Gratz v. Bollinger–Majority Opinion (6-3)
The [Literature, Science and Art School] LSA considers a number of factors in making admissions decisions, including high school grades, standardized test scores, high school quality, curriculum strength, geography, alumni relationships, leadership, and race. During [the period of this case], the University has considered African-Americans, Hispanics, and Native Americans to be “underrepresented minorities,” and it is undisputed that the University admits virtually every qualified applicant from these groups. The current guidelines use a selection method under which every applicant from an underrepresented racial or ethnic minority group is automatically awarded twenty points of the 100 needed to guarantee admission.
We find that the University’s policy, which automatically distributes 20 points, or one-fifth of the points needed to guarantee admission, to every single “underrepresented minority” applicant solely because of race, is not narrowly tailored to achieve the interest in educational diversity that respondents claim justifies their program.

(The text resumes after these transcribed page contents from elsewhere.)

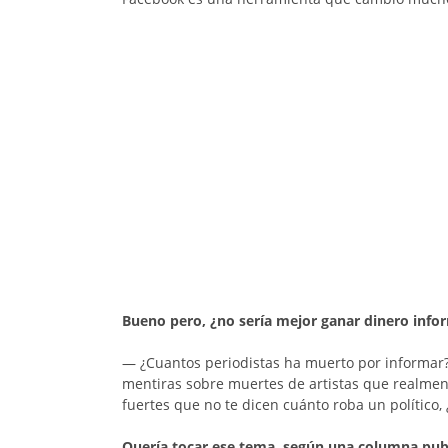
Bueno pero, ¿no sería mejor ganar dinero inf
— ¿Cuantos periodistas ha muerto por informar
mentiras sobre muertes de artistas que realmen
fuertes que no te dicen cuánto roba un político,
Quería tocar ese tema, según una columna pub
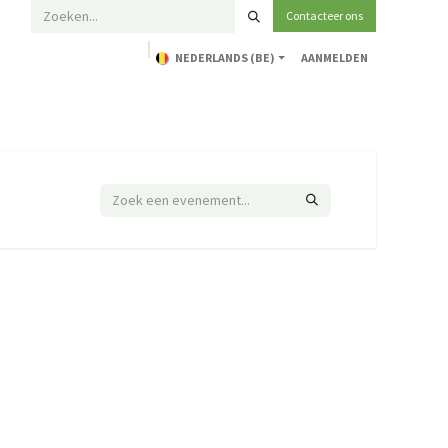
Contacteer ons
NEDERLANDS (BE)
AANMELDEN
Home
Opleidingen
Technische ondersteuning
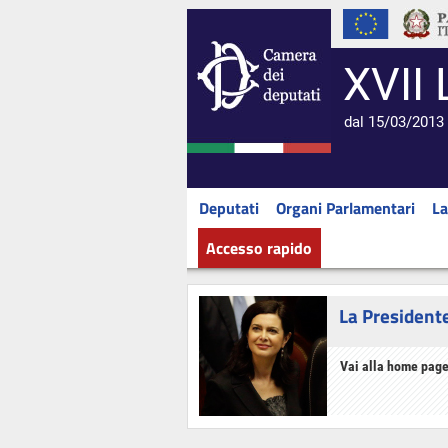
XVII 
dal 15/03/2013 
Deputati
Organi Parlamentari
La
Accesso rapido
La President
Vai alla home page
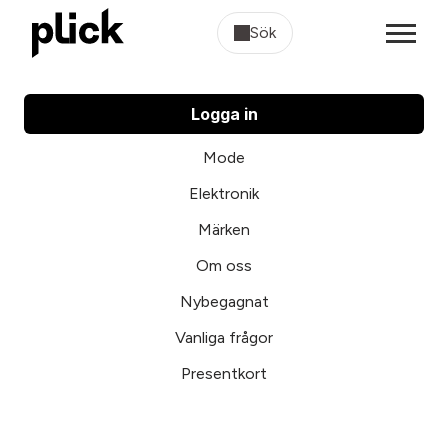
Sök
Logga in
Mode
Elektronik
Märken
Om oss
Nybegagnat
Vanliga frågor
Presentkort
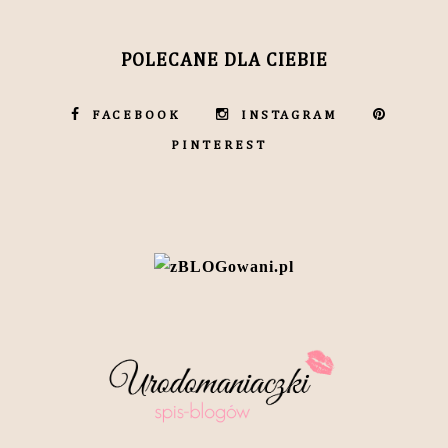
POLECANE DLA CIEBIE
FACEBOOK
INSTAGRAM
PINTEREST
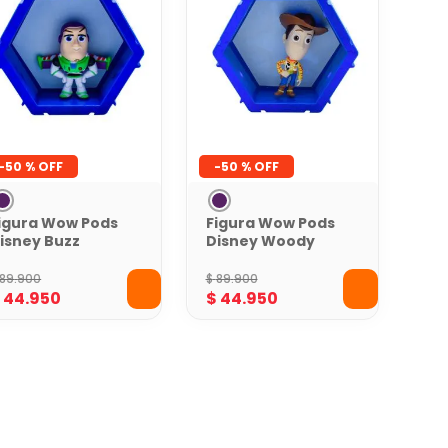
-
50 %
-
50 %
igura Wow Pods
Figura Wow Pods
isney Buzz
Disney Woody
ightyear Toy
Toy Story
tory
89
.
900
$
89
.
900
$
44
.
950
$
44
.
950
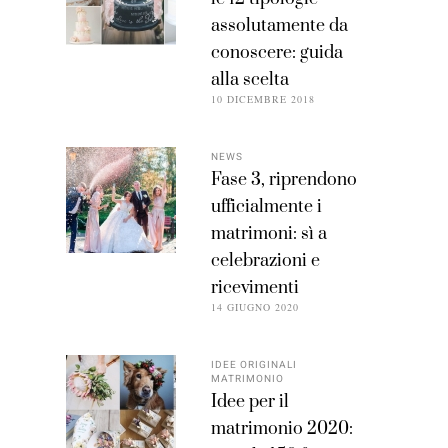
assolutamente da
conoscere: guida
alla scelta
10 DICEMBRE 2018
NEWS
Fase 3, riprendono
ufficialmente i
matrimoni: sì a
celebrazioni e
ricevimenti
14 GIUGNO 2020
IDEE ORIGINALI
MATRIMONIO
Idee per il
matrimonio 2020:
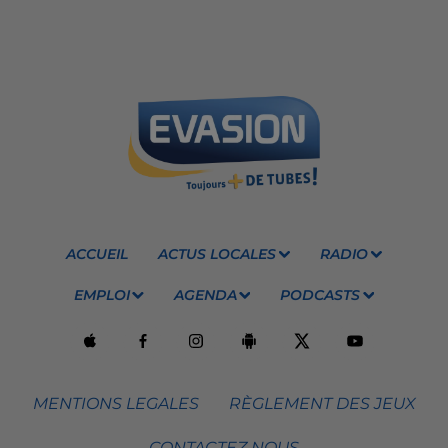
ACCUEIL
ACTUS LOCALES
RADIO
EMPLOI
AGENDA
PODCASTS
MENTIONS LEGALES
RÈGLEMENT DES JEUX
CONTACTEZ NOUS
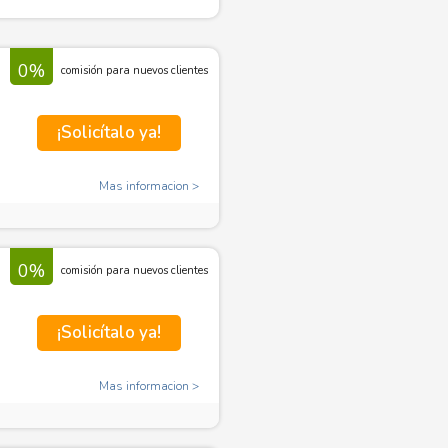
0%
comisión para nuevos clientes
¡Solicítalo ya!
Mas informacion
0%
comisión para nuevos clientes
¡Solicítalo ya!
Mas informacion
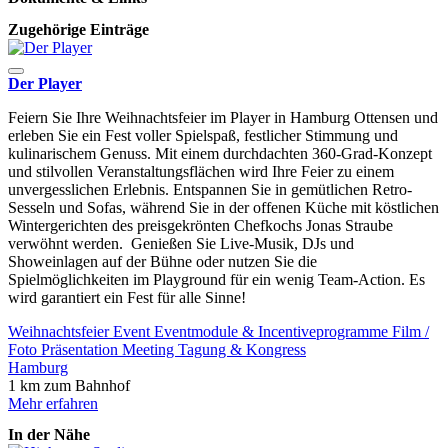
Zugehörige Einträge
Der Player
Feiern Sie Ihre Weihnachtsfeier im Player in Hamburg Ottensen und
erleben Sie ein Fest voller Spielspaß, festlicher Stimmung und
kulinarischem Genuss. Mit einem durchdachten 360-Grad-Konzept
und stilvollen Veranstaltungsflächen wird Ihre Feier zu einem
unvergesslichen Erlebnis. Entspannen Sie in gemütlichen Retro-
Sesseln und Sofas, während Sie in der offenen Küche mit köstlichen
Wintergerichten des preisgekrönten Chefkochs Jonas Straube
verwöhnt werden. Genießen Sie Live-Musik, DJs und
Showeinlagen auf der Bühne oder nutzen Sie die
Spielmöglichkeiten im Playground für ein wenig Team-Action. Es
wird garantiert ein Fest für alle Sinne!
Weihnachtsfeier
Event
Eventmodule & Incentiveprogramme
Film /
Foto
Präsentation
Meeting
Tagung & Kongress
Hamburg
1 km zum Bahnhof
Mehr erfahren
In der Nähe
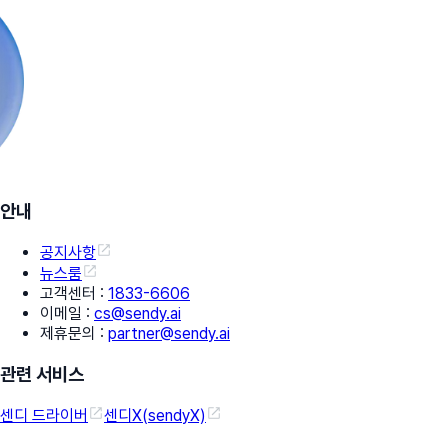
안내
공지사항
뉴스룸
고객센터
:
1833-6606
이메일
:
cs@sendy.ai
제휴문의
:
partner@sendy.ai
관련 서비스
센디 드라이버
센디X(sendyX)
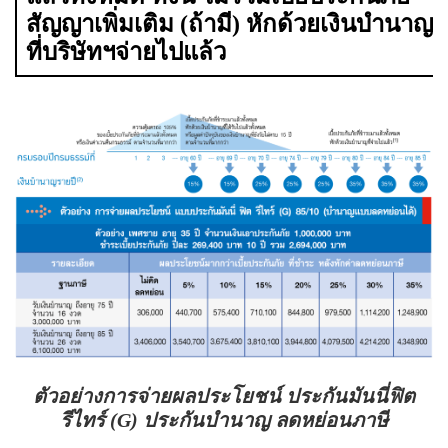
สัญญาเพิ่มเติม (ถ้ามี) หักด้วยเงินบำนาญ
ที่บริษัทฯจ่ายไปแล้ว
ตัวอย่างการจ่ายผลประโยชน์ ประกันมันนี่ฟิต
รีไทร์ (G) ประกันบำนาญ ลดหย่อนภาษี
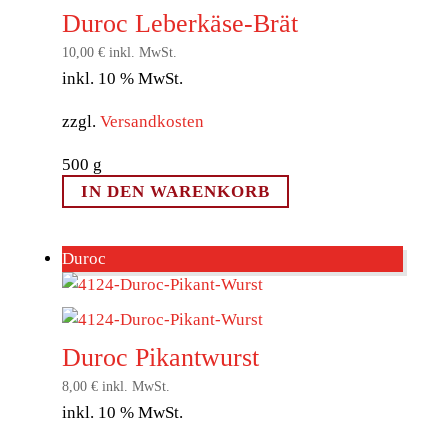
Duroc Leberkäse-Brät
10,00
€
inkl. MwSt.
inkl. 10 % MwSt.
zzgl.
Versandkosten
500
g
IN DEN WARENKORB
Duroc
Duroc Pikantwurst
8,00
€
inkl. MwSt.
inkl. 10 % MwSt.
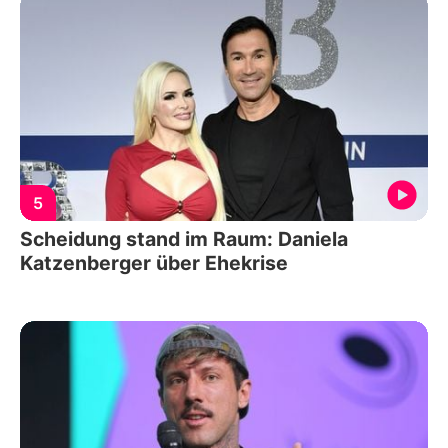
5
Scheidung stand im Raum: Daniela
Katzenberger über Ehekrise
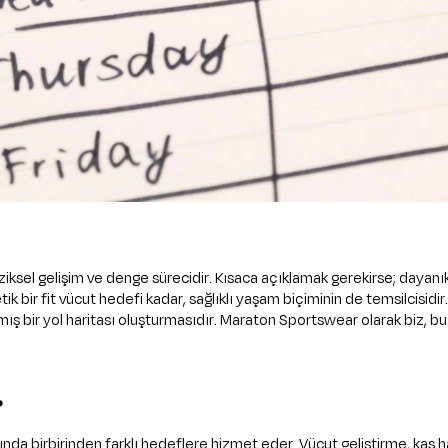
ziksel gelişim ve denge sürecidir. Kısaca açıklamak gerekirse; dayanıkl
ik bir fit vücut hedefi kadar, sağlıklı yaşam biçiminin de temsilcisidi
anmış bir yol haritası oluşturmasıdır. Maraton Sportswear olarak biz,
?
s aslında birbirinden farklı hedeflere hizmet eder. Vücut geliştirme, 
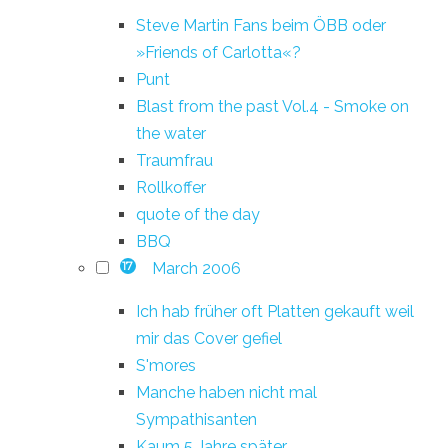
Steve Martin Fans beim ÖBB oder
»Friends of Carlotta«?
Punt
Blast from the past Vol.4 - Smoke on
the water
Traumfrau
Rollkoffer
quote of the day
BBQ
March 2006
17
Ich hab früher oft Platten gekauft weil
mir das Cover gefiel
S'mores
Manche haben nicht mal
Sympathisanten
Kaum 5 Jahre später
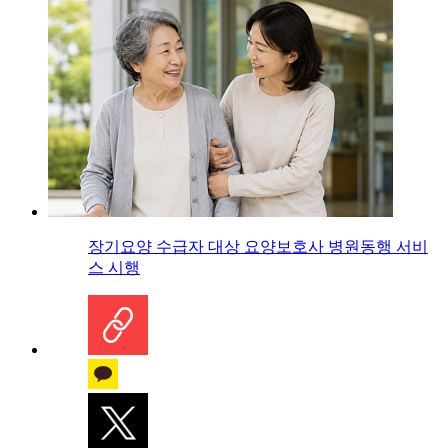
장기요양 수급자 대상 요양보호사 병원동행 서비
스 시행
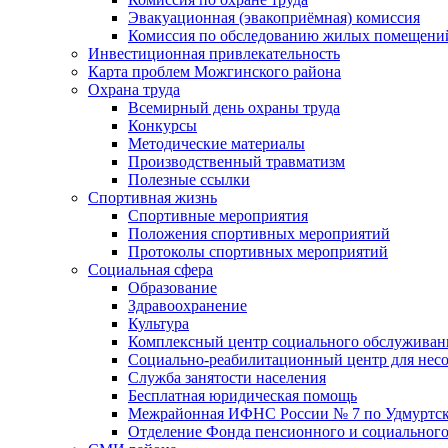
Эвакуационная (эвакоприёмная) комиссия
Комиссия по обследованию жилых помещени
Инвестиционная привлекательность
Карта проблем Можгинского района
Охрана труда
Всемирный день охраны труда
Конкурсы
Методические материалы
Производственный травматизм
Полезные ссылки
Спортивная жизнь
Спортивные мероприятия
Положения спортивных мероприятий
Протоколы спортивных мероприятий
Социальная сфера
Образование
Здравоохранение
Культура
Комплексный центр социального обслуживан
Социально-реабилитационный центр для нес
Служба занятости населения
Бесплатная юридическая помощь
Межрайонная ИФНС России № 7 по Удмуртск
Отделение Фонда пенсионного и социального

Even if [a Caucasian student’s] “extraordinary artistic talent” rivaled that of Monet or Picasso, the applicant would receive, at most, five points under the LSA’s system. At the same time, every single underrepresented minority applicant … would automatically receive 20 points for submitting an application. Clearly, the LSA’s system does not offer applicants the individualized selection process…
We conclude, therefore, that because the University’s use of race in its current freshman admissions policy is not narrowly tailored to achieve respondents’ asserted compelling interest in diversity, the admissions policy violates the Equal Protection Clause of the Fourteenth Amendment.
- Why did the Court strike down the LSA’s admissions program?
- How did the Literature, Science and Arts School admissions policy differ from the Law School policy (see Handout D)?
Gratz v. Bollinger–Dissenting Opinion (David Souter)
The very nature of a college’s permissible practice of awarding value to racial diversity means that race must be considered in a way that increases some applicants’ chances for admission. [I]t is hard to see what is inappropriate in assigning some stated value to a relevant characteristic, whether it be reasoning ability, writing style, running speed, or minority race…
It suffices for me … that there are no … set-asides and that consideration of an applicant’s whole spectrum of ability is no more ruled out by giving 20 points for race than by giving the same points for athletic ability or socioeconomic disadvantage.
- Why would Souter have upheld the Literature, Science and Arts School’s admissions policy?
Gratz v. Bollinger–Dissenting Opinion (Ruth Bader Ginsburg)
If honesty is the best policy, surely Michigan’s accurately described, fully disclosed College affirmative action program is preferable to achieving similar numbers through winks, nods, and disguises.
- How does Ginsburg compare the program in Gratz (“fully disclosed”) to the program in Grutter (“winks, nods, and disguises”)?